▶ Task prompt: Once the pictures are removed, restate the data below word for word.

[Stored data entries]
Start of Block
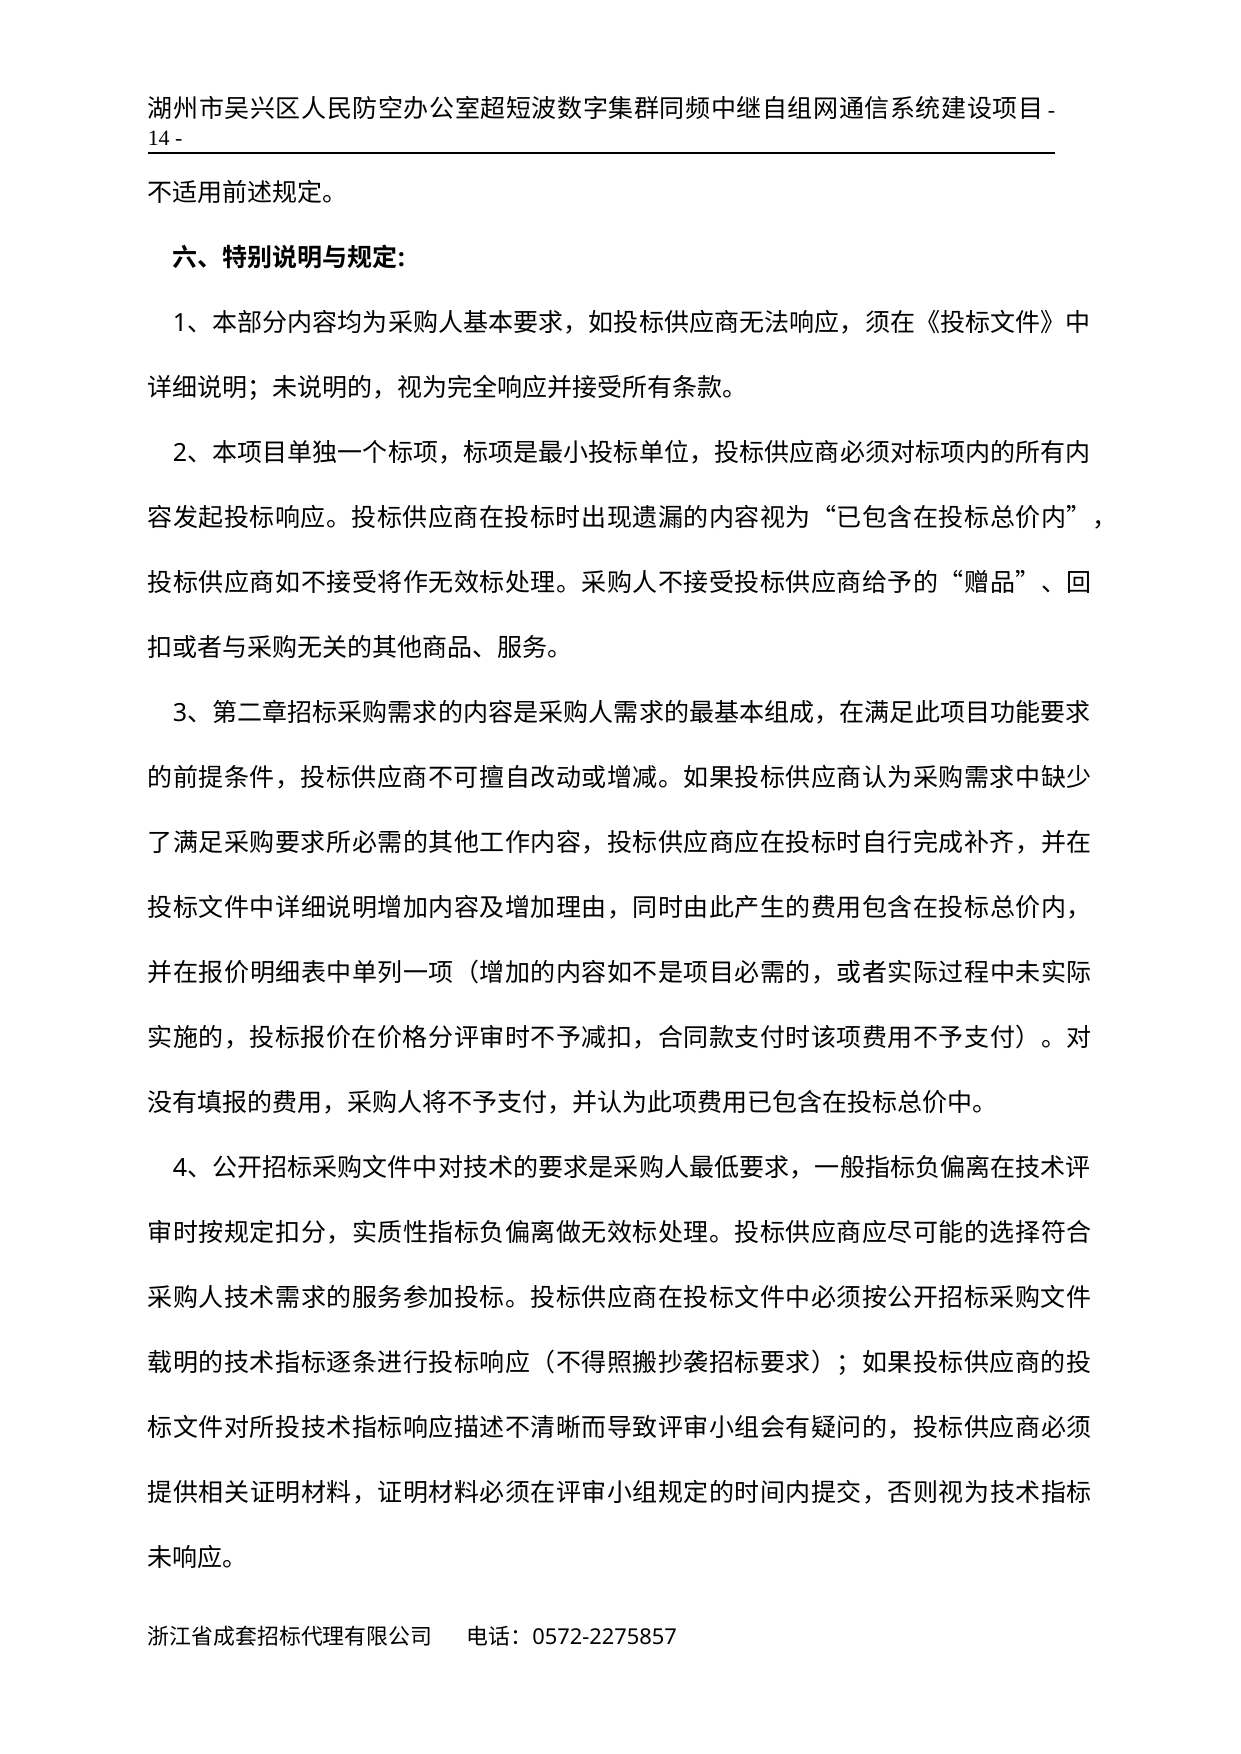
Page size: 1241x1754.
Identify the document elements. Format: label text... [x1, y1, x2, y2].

text 4、公开招标采购文件中对技术的要求是采购人最低要求，一般指标负偏离在技术评审时按规定扣分，实质性指标负偏离做无效标处理。投标供应商应尽可能的选择符合采购人技术需求的服务参加投标。投标供应商在投标文件中必须按公开招标采购文件载明的技术指标逐条进行投标响应（不得照搬抄袭招标要求）；如果投标供应商的投标文件对所投技术指标响应描述不清晰而导致评审小组会有疑问的，投标供应商必须提供相关证明材料，证明材料必须在评审小组规定的时间内提交，否则视为技术指标未响应。 [148, 1133, 1092, 1588]
text 1、本部分内容均为采购人基本要求，如投标供应商无法响应，须在《投标文件》中详细说明；未说明的，视为完全响应并接受所有条款。 [148, 288, 1092, 418]
text 2、本项目单独一个标项，标项是最小投标单位，投标供应商必须对标项内的所有内容发起投标响应。投标供应商在投标时出现遗漏的内容视为“已包含在投标总价内”，投标供应商如不接受将作无效标处理。采购人不接受投标供应商给予的“赠品”、回扣或者与采购无关的其他商品、服务。 [148, 418, 1092, 678]
text 3、第二章招标采购需求的内容是采购人需求的最基本组成，在满足此项目功能要求的前提条件，投标供应商不可擅自改动或增减。如果投标供应商认为采购需求中缺少了满足采购要求所必需的其他工作内容，投标供应商应在投标时自行完成补齐，并在投标文件中详细说明增加内容及增加理由，同时由此产生的费用包含在投标总价内，并在报价明细表中单列一项（增加的内容如不是项目必需的，或者实际过程中未实际实施的，投标报价在价格分评审时不予减扣，合同款支付时该项费用不予支付）。对没有填报的费用，采购人将不予支付，并认为此项费用已包含在投标总价中。 [148, 678, 1092, 1133]
text 六、特别说明与规定: [148, 223, 1092, 288]
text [148, 158, 1092, 223]
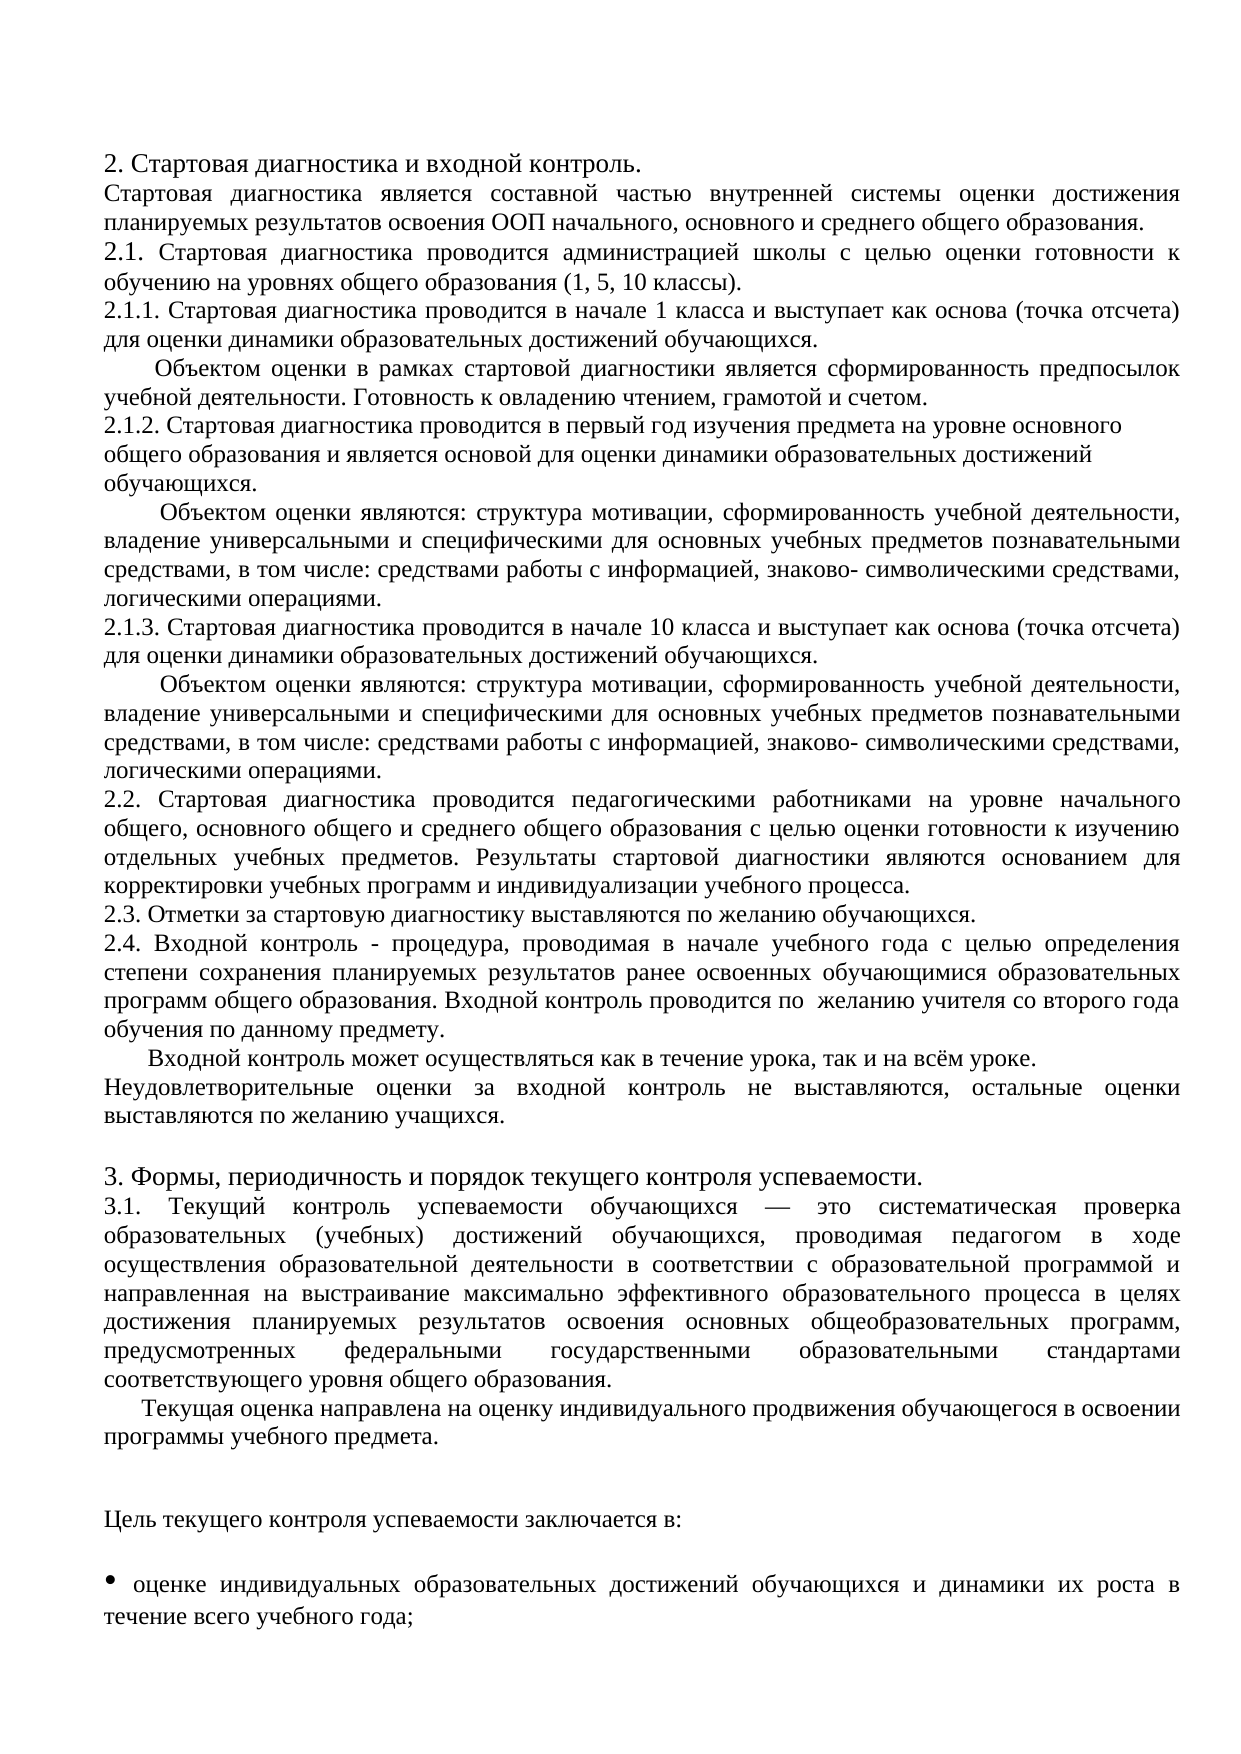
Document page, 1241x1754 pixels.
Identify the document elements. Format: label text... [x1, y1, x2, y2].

text Объектом оценки являются: структура мотивации, сформированность учебной деятельности, владение универсальными и специфическими для основных учебных предметов познавательными средствами, в том числе: средствами работы с информацией, знаково- символическими средствами, логическими операциями. [103, 669, 1181, 784]
text 3.1. Текущий контроль успеваемости обучающихся — это систематическая проверка образовательных (учебных) достижений обучающихся, проводимая педагогом в ходе осуществления образовательной деятельности в соответствии с образовательной программой и направленная на выстраивание максимально эффективного образовательного процесса в целях достижения планируемых результатов освоения основных общеобразовательных программ, предусмотренных федеральными государственными образовательными стандартами соответствующего уровня общего образования. [103, 1191, 1181, 1393]
text 2.3. Отметки за стартовую диагностику выставляются по желанию обучающихся. [103, 899, 1181, 928]
text 2.4. Входной контроль - процедура, проводимая в начале учебного года с целью определения степени сохранения планируемых результатов ранее освоенных обучающимися образовательных программ общего образования. Входной контроль проводится по желанию учителя со второго года обучения по данному предмету. [103, 928, 1181, 1043]
text Стартовая диагностика является составной частью внутренней системы оценки достижения планируемых результатов освоения ООП начального, основного и среднего общего образования. [103, 178, 1181, 236]
text 2.2. Стартовая диагностика проводится педагогическими работниками на уровне начального общего, основного общего и среднего общего образования с целью оценки готовности к изучению отдельных учебных предметов. Результаты стартовой диагностики являются основанием для корректировки учебных программ и индивидуализации учебного процесса. [103, 784, 1181, 899]
text Неудовлетворительные оценки за входной контроль не выставляются, остальные оценки выставляются по желанию учащихся. [103, 1072, 1181, 1129]
text Цель текущего контроля успеваемости заключается в: [103, 1504, 1181, 1533]
text Объектом оценки являются: структура мотивации, сформированность учебной деятельности, владение универсальными и специфическими для основных учебных предметов познавательными средствами, в том числе: средствами работы с информацией, знаково- символическими средствами, логическими операциями. [103, 497, 1181, 612]
text • оценке индивидуальных образовательных достижений обучающихся и динамики их роста в течение всего учебного года; [103, 1558, 1181, 1630]
text Объектом оценки в рамках стартовой диагностики является сформированность предпосылок учебной деятельности. Готовность к овладению чтением, грамотой и счетом. [103, 353, 1181, 410]
text Входной контроль может осуществляться как в течение урока, так и на всём уроке. [103, 1043, 1181, 1072]
text Текущая оценка направлена на оценку индивидуального продвижения обучающегося в освоении программы учебного предмета. [103, 1393, 1181, 1450]
text 3. Формы, периодичность и порядок текущего контроля успеваемости. [103, 1160, 1181, 1191]
text 2. Стартовая диагностика и входной контроль. [103, 147, 1181, 178]
text 2.1.2. Стартовая диагностика проводится в первый год изучения предмета на уровне основного общего образования и является основой для оценки динамики образовательных достижений обучающихся. [103, 410, 1181, 497]
text 2.1. Стартовая диагностика проводится администрацией школы с целью оценки готовности к обучению на уровнях общего образования (1, 5, 10 классы). [103, 236, 1181, 295]
text 2.1.1. Стартовая диагностика проводится в начале 1 класса и выступает как основа (точка отсчета) для оценки динамики образовательных достижений обучающихся. [103, 295, 1181, 353]
text 2.1.3. Стартовая диагностика проводится в начале 10 класса и выступает как основа (точка отсчета) для оценки динамики образовательных достижений обучающихся. [103, 612, 1181, 669]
End of Block
▶ Solution below:
Page size: 1241x1754.
Identify the document elements. Format: label text... [x1, y1, x2, y2].

text 4、公开招标采购文件中对技术的要求是采购人最低要求，一般指标负偏离在技术评审时按规定扣分，实质性指标负偏离做无效标处理。投标供应商应尽可能的选择符合采购人技术需求的服务参加投标。投标供应商在投标文件中必须按公开招标采购文件载明的技术指标逐条进行投标响应（不得照搬抄袭招标要求）；如果投标供应商的投标文件对所投技术指标响应描述不清晰而导致评审小组会有疑问的，投标供应商必须提供相关证明材料，证明材料必须在评审小组规定的时间内提交，否则视为技术指标未响应。 [148, 1133, 1092, 1588]
text 1、本部分内容均为采购人基本要求，如投标供应商无法响应，须在《投标文件》中详细说明；未说明的，视为完全响应并接受所有条款。 [148, 288, 1092, 418]
text 2、本项目单独一个标项，标项是最小投标单位，投标供应商必须对标项内的所有内容发起投标响应。投标供应商在投标时出现遗漏的内容视为“已包含在投标总价内”，投标供应商如不接受将作无效标处理。采购人不接受投标供应商给予的“赠品”、回扣或者与采购无关的其他商品、服务。 [148, 418, 1092, 678]
text 3、第二章招标采购需求的内容是采购人需求的最基本组成，在满足此项目功能要求的前提条件，投标供应商不可擅自改动或增减。如果投标供应商认为采购需求中缺少了满足采购要求所必需的其他工作内容，投标供应商应在投标时自行完成补齐，并在投标文件中详细说明增加内容及增加理由，同时由此产生的费用包含在投标总价内，并在报价明细表中单列一项（增加的内容如不是项目必需的，或者实际过程中未实际实施的，投标报价在价格分评审时不予减扣，合同款支付时该项费用不予支付）。对没有填报的费用，采购人将不予支付，并认为此项费用已包含在投标总价中。 [148, 678, 1092, 1133]
text 六、特别说明与规定: [148, 223, 1092, 288]
text [148, 158, 1092, 223]
Document page, 1241x1754 pixels.
Identify the document elements. Format: label text... [x1, y1, x2, y2].

text Объектом оценки являются: структура мотивации, сформированность учебной деятельности, владение универсальными и специфическими для основных учебных предметов познавательными средствами, в том числе: средствами работы с информацией, знаково- символическими средствами, логическими операциями. [103, 669, 1181, 784]
text 3.1. Текущий контроль успеваемости обучающихся — это систематическая проверка образовательных (учебных) достижений обучающихся, проводимая педагогом в ходе осуществления образовательной деятельности в соответствии с образовательной программой и направленная на выстраивание максимально эффективного образовательного процесса в целях достижения планируемых результатов освоения основных общеобразовательных программ, предусмотренных федеральными государственными образовательными стандартами соответствующего уровня общего образования. [103, 1191, 1181, 1393]
text 2.3. Отметки за стартовую диагностику выставляются по желанию обучающихся. [103, 899, 1181, 928]
text 2.4. Входной контроль - процедура, проводимая в начале учебного года с целью определения степени сохранения планируемых результатов ранее освоенных обучающимися образовательных программ общего образования. Входной контроль проводится по желанию учителя со второго года обучения по данному предмету. [103, 928, 1181, 1043]
text Стартовая диагностика является составной частью внутренней системы оценки достижения планируемых результатов освоения ООП начального, основного и среднего общего образования. [103, 178, 1181, 236]
text 2.2. Стартовая диагностика проводится педагогическими работниками на уровне начального общего, основного общего и среднего общего образования с целью оценки готовности к изучению отдельных учебных предметов. Результаты стартовой диагностики являются основанием для корректировки учебных программ и индивидуализации учебного процесса. [103, 784, 1181, 899]
text Неудовлетворительные оценки за входной контроль не выставляются, остальные оценки выставляются по желанию учащихся. [103, 1072, 1181, 1129]
text Цель текущего контроля успеваемости заключается в: [103, 1504, 1181, 1533]
text Объектом оценки являются: структура мотивации, сформированность учебной деятельности, владение универсальными и специфическими для основных учебных предметов познавательными средствами, в том числе: средствами работы с информацией, знаково- символическими средствами, логическими операциями. [103, 497, 1181, 612]
text • оценке индивидуальных образовательных достижений обучающихся и динамики их роста в течение всего учебного года; [103, 1558, 1181, 1630]
text Объектом оценки в рамках стартовой диагностики является сформированность предпосылок учебной деятельности. Готовность к овладению чтением, грамотой и счетом. [103, 353, 1181, 410]
text Входной контроль может осуществляться как в течение урока, так и на всём уроке. [103, 1043, 1181, 1072]
text Текущая оценка направлена на оценку индивидуального продвижения обучающегося в освоении программы учебного предмета. [103, 1393, 1181, 1450]
text 3. Формы, периодичность и порядок текущего контроля успеваемости. [103, 1160, 1181, 1191]
text 2. Стартовая диагностика и входной контроль. [103, 147, 1181, 178]
text 2.1.2. Стартовая диагностика проводится в первый год изучения предмета на уровне основного общего образования и является основой для оценки динамики образовательных достижений обучающихся. [103, 410, 1181, 497]
text 2.1. Стартовая диагностика проводится администрацией школы с целью оценки готовности к обучению на уровнях общего образования (1, 5, 10 классы). [103, 236, 1181, 295]
text 2.1.1. Стартовая диагностика проводится в начале 1 класса и выступает как основа (точка отсчета) для оценки динамики образовательных достижений обучающихся. [103, 295, 1181, 353]
text 2.1.3. Стартовая диагностика проводится в начале 10 класса и выступает как основа (точка отсчета) для оценки динамики образовательных достижений обучающихся. [103, 612, 1181, 669]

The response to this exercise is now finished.